JP Morgan Chase is sole bookrunner on the deal; Ladder Capital and Wells Fargo Securities are co- managers on the deal. The deal is expected to price on Friday.

In September the bank priced its $1 billion JPMCC 2012-C8 conduit deal. The 9.75-year benchmark Triple A piece priced at swaps plus 88 basis points and a 2.69-year piece of the deal priced at swaps plus 25 basis points, while a 4.88-year slice priced at swaps plus 50 basis points and a 7.36-year priced at swaps plus 75 basis points.

CMBS spreads have rallied significantly over the past three weeks and have reached their tightest level since mid-2008, according to BofAML analysts. The benchmark super-senior spreads are 30 basis points tighter, and 20 basis points tighter in the past week, ending last Friday at 145 basis points over mid-swaps, the tightest level since mid-2008.

Analysts at the bank said that investor demand for yield has also meant that pricing remains strong down the capital structure. In new issues, subordinate bonds have held in well despite heavy supply. According to BofA, benchmark double-A and triple-B spreads have tightened by 5 basis points and 25 basis points, respectively, to 180 basis points and 410 basis points over this time period, while spreads on single-As are unchanged at 250 basis points.

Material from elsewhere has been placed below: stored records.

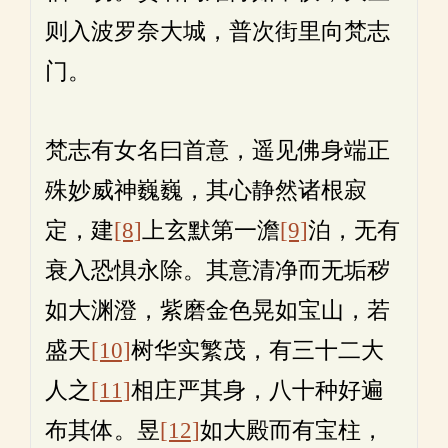
则入波罗奈大城，普次街里向梵志
门。
梵志有女名曰首意，遥见佛身端正
殊妙威神巍巍，其心静然诸根寂
定，建
[8]
上玄默第一澹
[9]
泊，无有
衰入恐惧永除。其意清净而无垢秽
如大渊澄，紫磨金色晃如宝山，若
盛天
[10]
树华实繁茂，有三十二大
人之
[11]
相庄严其身，八十种好遍
布其体。昱
[12]
如大殿而有宝柱，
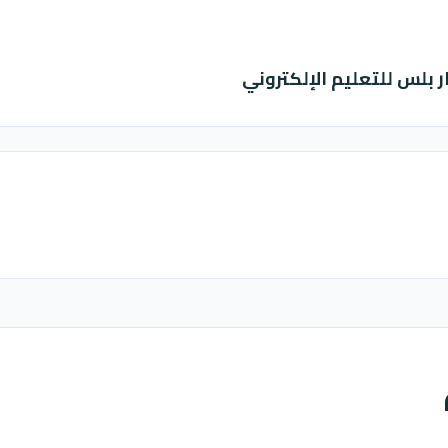
ر بلس للتعليم الإلكتروني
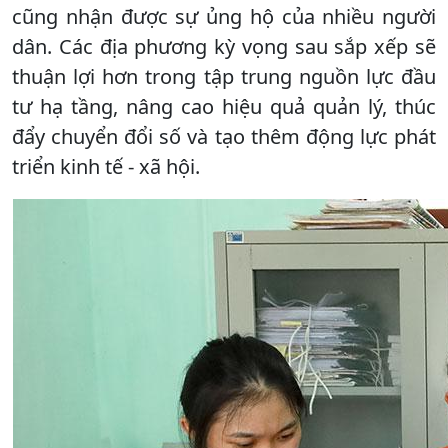
cũng nhận được sự ủng hộ của nhiều người
dân. Các địa phương kỳ vọng sau sắp xếp sẽ
thuận lợi hơn trong tập trung nguồn lực đầu
tư hạ tầng, nâng cao hiệu quả quản lý, thúc
đẩy chuyển đổi số và tạo thêm động lực phát
triển kinh tế - xã hội.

 On the latest conduit deal, the publicly offered tranches, which include the class A-1, A-2, A-3, A-4,A-5, A-SB and X-A tranches, have all been assigned preliminary ‘Aaa’/ ‘AAA’ ratings by Moody’s Investors Service and S&P respectively. The tranches are also structured with 30% credit enhancement.

On the private placement side, buyers will get access to a broader credit spectrum. The deal offers X-B, A-S, B, C, EC, D,E,F,G tranches that have been rate ‘A1’/ ‘A+’, ‘Aaa’/ ‘AAA’, ‘Aa2’/ ‘AA’, ‘A2’/ ‘A+’, ‘A1’/ ‘A+’, ‘Baa’/ ‘A-‘, ‘Baa3’/ ‘BBB’, ‘Ba2’/ ‘BB+’ and ‘B2’/ ‘BB-’ respectively.

The properties backing the loans are a mix of retail, office, hotel, industrial, multifamily and mixed use commercial real estate.

On the single asset CMBS side, Goldman Sachs began marketing its CMBS deal backed by Bridgewater Commons, a three-story, 992,561 square foot super-regional mall and adjacent lifestyle center located in Bridgewater, New Jersey.  

Kroll Bond Ratings will rate the $300 million deal. The class A, X-A, X-B notes have all been assigned a preliminary ‘AAA’ rating. The class B, C and D notes will be rated ‘AA-‘, ‘A-‘ and ‘BBB’ respectively.

The property offers three anchors and over 150 tenants that are predominately comprised of national retailers, including six major tenants totaling 117,589 square feet, according to the Kroll presale report on the deal. The three anchors are Macy’s which occupies  223,222 square feet, Bloomingdale’s, with 150,525 square feet, and Lord & Taylor, with 129,129 square feet. Bloomingdale’s is part of the collateral while Macy’s and Lord & Taylor own their own stores, including the underlying land.

Proceeds from the deal will be used to refinance existing debt totaling $124.4 million, pay $1.1 million in closing costs, and return $174.5 million of equity to the sponsors.